=== How to complete this task ===
Among the entries below, find all lines that include "total" and copy them.

=== Entries shown ===
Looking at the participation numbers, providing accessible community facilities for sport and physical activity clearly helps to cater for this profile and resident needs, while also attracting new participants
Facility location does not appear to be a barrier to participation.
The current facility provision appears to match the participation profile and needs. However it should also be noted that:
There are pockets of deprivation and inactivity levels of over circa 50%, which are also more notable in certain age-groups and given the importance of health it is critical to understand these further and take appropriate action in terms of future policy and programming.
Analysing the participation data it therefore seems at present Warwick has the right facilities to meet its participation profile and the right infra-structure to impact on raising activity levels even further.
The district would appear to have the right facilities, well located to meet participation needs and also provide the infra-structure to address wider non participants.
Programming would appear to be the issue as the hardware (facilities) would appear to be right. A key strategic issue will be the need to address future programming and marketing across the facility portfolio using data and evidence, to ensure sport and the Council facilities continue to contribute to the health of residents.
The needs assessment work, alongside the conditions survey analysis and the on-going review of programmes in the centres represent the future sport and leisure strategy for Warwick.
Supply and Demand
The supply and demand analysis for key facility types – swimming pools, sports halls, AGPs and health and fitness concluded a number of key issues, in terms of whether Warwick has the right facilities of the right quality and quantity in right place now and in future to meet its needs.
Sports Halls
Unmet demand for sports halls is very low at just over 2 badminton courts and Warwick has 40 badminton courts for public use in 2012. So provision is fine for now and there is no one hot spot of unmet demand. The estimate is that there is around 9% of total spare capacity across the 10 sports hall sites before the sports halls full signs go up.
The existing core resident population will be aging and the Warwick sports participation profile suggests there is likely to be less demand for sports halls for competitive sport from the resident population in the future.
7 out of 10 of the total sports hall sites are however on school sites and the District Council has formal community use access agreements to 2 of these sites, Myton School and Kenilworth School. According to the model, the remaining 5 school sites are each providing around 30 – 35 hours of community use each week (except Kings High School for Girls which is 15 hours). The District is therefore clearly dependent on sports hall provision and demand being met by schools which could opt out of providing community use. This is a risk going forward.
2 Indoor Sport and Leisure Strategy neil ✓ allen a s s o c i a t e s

=== Exercise answer ===
Unmet demand for sports halls is very low at just over 2 badminton courts and Warwick has 40 badminton courts for public use in 2012. So provision is fine for now and there is no one hot spot of unmet demand. The estimate is that there is around 9% of total spare capacity across the 10 sports hall sites before the sports halls full signs go up.
7 out of 10 of the total sports hall sites are however on school sites and the District Council has formal community use access agreements to 2 of these sites, Myton School and Kenilworth School. According to the model, the remaining 5 school sites are each providing around 30 – 35 hours of community use each week (except Kings High School for Girls which is 15 hours). The District is therefore clearly dependent on sports hall provision and demand being met by schools which could opt out of providing community use. This is a risk going forward.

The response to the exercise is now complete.